_Provided text_

-- Opening Marker --

✨ Roll out restricted GitHub Actions across Platform repos

[jasonBirchall]

User Need

As a platform engineer
I want to enable the new “restricted runnable actions” configuration across Platform Engineering repositories
so that only trusted actions (GitHub-owned and vetted patterns) can run, with a clear exception path.

---

What’s Needed

• Opt-in restricted actions for all Platform repos using repos.yml sets introduced in PR GitHub: restrict runnable actions #2646.
• Define trusted patterns list (documented) and an exception process (who approves, where recorded).
• Short runbook: how teams add a needed action (pinned SHA), how to request an exception.
• Add a CI check (scanner) to flag untrusted/unpinned actions in PRs.
• Plan an org-level default (future ticket) via actions_organization_permissions after Platform rollout.

---

Acceptance Criteria

• All Platform repos have restrict_github_actions.enabled=true with the agreed set applied.
• CI prevents new untrusted/unpinned actions from merging.
• Docs published and shared in Slack; teams acknowledge.

---

User Comms Plan (if applicable)

• Slack announcement in #govuk-platform-engineering-team with docs.

-- Closing Marker --

_Source material_
-- Opening Marker --

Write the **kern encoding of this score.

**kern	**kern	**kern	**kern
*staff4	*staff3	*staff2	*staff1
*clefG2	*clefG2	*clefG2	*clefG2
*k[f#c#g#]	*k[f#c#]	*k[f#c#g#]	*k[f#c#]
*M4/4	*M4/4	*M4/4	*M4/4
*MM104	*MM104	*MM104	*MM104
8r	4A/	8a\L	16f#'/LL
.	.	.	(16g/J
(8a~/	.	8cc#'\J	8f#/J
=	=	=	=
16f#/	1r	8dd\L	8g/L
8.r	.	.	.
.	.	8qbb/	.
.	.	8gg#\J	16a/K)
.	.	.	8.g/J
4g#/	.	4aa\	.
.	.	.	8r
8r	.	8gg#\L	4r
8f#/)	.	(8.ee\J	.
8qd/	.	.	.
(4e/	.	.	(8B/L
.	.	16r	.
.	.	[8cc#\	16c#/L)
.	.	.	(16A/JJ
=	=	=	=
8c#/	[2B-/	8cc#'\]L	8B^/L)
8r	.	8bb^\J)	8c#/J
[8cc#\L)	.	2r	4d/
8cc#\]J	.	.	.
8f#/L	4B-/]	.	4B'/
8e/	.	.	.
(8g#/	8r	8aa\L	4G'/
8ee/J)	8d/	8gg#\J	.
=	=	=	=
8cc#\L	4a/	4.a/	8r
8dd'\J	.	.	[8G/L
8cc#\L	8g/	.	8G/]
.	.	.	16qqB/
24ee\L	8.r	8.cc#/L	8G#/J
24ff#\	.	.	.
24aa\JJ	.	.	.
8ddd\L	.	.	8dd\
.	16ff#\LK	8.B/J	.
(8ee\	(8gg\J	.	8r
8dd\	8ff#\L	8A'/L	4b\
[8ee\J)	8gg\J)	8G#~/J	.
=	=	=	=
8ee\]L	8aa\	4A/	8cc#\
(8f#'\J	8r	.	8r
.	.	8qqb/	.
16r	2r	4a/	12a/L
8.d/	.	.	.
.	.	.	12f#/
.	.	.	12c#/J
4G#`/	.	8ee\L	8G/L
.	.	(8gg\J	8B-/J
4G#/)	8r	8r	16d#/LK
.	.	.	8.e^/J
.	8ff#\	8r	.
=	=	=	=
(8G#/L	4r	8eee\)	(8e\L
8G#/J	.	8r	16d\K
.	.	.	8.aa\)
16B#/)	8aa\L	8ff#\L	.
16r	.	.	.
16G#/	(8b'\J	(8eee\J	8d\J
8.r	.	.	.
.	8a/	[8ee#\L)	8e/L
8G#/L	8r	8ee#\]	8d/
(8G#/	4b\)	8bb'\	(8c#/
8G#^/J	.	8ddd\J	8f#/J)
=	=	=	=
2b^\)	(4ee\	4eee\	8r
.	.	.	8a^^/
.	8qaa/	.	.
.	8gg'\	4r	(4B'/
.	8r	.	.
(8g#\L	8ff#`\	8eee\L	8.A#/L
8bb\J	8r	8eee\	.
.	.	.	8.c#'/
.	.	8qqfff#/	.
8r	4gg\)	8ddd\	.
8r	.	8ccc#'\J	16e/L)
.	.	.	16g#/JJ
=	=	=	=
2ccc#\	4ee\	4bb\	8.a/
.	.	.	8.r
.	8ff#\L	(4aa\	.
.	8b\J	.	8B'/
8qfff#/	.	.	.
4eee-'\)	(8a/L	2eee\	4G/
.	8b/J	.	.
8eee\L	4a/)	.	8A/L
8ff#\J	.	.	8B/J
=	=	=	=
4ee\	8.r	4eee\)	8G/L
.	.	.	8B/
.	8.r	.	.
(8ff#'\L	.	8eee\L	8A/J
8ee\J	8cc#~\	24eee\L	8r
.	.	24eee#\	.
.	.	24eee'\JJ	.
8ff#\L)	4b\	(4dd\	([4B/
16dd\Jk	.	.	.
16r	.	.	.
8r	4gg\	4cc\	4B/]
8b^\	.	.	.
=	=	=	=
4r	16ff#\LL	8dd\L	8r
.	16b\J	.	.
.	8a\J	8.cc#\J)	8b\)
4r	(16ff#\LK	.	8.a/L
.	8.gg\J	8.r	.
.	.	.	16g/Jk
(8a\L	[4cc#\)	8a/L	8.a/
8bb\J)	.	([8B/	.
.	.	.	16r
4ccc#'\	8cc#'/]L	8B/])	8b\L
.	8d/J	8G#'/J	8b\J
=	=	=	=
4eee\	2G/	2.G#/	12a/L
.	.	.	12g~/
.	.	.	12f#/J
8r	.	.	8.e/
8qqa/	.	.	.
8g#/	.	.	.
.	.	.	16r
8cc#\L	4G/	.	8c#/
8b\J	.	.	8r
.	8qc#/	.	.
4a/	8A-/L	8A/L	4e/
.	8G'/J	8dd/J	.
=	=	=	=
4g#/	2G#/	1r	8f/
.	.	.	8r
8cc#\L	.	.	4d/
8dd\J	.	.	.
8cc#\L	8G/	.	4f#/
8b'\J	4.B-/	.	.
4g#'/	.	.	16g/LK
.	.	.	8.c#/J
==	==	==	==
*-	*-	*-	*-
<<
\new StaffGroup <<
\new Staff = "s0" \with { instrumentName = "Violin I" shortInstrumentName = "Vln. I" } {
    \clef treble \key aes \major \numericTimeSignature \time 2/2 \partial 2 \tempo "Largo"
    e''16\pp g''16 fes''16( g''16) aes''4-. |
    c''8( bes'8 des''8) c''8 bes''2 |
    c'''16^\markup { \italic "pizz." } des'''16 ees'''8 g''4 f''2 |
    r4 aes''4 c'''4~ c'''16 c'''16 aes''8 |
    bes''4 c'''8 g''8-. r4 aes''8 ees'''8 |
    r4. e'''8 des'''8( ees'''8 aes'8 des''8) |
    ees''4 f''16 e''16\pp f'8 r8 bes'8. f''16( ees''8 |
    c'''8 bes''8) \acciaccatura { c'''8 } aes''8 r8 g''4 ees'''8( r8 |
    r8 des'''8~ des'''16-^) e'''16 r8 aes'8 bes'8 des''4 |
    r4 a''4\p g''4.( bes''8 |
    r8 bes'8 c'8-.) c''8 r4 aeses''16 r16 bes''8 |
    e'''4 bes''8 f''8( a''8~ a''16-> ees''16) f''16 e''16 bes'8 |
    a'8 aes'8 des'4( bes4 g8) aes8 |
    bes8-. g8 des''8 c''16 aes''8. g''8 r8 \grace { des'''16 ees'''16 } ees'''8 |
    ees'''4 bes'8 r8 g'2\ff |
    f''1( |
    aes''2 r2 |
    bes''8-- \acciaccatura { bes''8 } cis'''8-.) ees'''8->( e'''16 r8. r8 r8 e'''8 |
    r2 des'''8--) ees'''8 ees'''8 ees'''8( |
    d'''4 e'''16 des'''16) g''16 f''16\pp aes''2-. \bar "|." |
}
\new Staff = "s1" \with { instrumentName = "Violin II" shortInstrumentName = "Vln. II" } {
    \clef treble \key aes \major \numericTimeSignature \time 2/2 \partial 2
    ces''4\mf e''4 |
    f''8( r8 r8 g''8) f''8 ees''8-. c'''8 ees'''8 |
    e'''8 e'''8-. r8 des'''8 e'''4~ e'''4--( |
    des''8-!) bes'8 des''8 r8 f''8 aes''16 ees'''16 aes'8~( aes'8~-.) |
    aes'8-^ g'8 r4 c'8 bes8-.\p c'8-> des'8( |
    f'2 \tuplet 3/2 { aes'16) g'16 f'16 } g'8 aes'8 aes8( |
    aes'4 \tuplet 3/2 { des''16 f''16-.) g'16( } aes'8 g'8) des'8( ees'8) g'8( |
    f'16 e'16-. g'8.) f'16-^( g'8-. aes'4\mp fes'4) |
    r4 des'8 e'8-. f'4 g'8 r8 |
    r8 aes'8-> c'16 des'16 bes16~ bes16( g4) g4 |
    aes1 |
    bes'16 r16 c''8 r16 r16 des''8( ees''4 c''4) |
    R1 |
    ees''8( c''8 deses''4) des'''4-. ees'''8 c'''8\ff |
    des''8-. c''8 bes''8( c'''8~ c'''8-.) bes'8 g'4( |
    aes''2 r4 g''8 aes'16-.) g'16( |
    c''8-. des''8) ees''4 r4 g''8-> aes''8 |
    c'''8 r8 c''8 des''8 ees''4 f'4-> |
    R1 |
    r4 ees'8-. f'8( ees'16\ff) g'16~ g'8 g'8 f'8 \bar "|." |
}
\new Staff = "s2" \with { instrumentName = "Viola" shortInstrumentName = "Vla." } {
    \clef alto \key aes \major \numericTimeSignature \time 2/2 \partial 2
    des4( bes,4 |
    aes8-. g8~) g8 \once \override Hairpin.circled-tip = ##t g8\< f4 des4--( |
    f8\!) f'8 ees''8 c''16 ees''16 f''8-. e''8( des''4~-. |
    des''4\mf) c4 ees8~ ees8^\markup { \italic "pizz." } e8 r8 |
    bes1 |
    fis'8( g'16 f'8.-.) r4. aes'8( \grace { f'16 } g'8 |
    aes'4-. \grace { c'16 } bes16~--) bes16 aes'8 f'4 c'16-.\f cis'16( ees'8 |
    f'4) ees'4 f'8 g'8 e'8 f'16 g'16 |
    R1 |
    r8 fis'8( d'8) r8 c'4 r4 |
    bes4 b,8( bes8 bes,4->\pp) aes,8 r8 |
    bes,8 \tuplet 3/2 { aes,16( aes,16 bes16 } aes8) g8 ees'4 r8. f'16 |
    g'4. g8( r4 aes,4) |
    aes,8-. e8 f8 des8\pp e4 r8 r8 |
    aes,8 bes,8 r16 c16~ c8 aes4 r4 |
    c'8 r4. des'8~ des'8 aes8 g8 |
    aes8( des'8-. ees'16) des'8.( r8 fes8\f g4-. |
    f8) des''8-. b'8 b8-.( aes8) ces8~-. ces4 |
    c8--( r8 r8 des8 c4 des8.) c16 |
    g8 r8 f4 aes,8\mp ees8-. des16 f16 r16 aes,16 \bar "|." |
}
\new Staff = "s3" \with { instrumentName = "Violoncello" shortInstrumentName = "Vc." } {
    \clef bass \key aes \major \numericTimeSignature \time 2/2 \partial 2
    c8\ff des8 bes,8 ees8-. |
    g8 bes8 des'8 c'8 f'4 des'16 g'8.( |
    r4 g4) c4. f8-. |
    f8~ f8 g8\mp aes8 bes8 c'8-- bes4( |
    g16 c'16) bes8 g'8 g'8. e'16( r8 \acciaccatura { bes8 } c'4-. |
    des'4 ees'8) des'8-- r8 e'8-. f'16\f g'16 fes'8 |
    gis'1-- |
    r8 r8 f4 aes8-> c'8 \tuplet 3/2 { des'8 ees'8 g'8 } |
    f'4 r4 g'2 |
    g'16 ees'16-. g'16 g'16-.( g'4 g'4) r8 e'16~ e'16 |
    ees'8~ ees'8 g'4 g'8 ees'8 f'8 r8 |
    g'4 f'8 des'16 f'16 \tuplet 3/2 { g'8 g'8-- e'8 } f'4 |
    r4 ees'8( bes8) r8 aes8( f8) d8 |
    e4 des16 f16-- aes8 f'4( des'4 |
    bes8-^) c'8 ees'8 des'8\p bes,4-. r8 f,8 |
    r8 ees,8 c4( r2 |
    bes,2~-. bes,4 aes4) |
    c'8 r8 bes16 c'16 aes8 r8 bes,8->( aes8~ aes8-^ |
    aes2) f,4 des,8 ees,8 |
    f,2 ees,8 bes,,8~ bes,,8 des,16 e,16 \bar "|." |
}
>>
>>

-- Closing Marker --

_What to do_
In the issue on rolling out restricted GitHub Actions, which Slack channel will carry the announcement?

_Solution for this problem_
#govuk-platform-engineering-team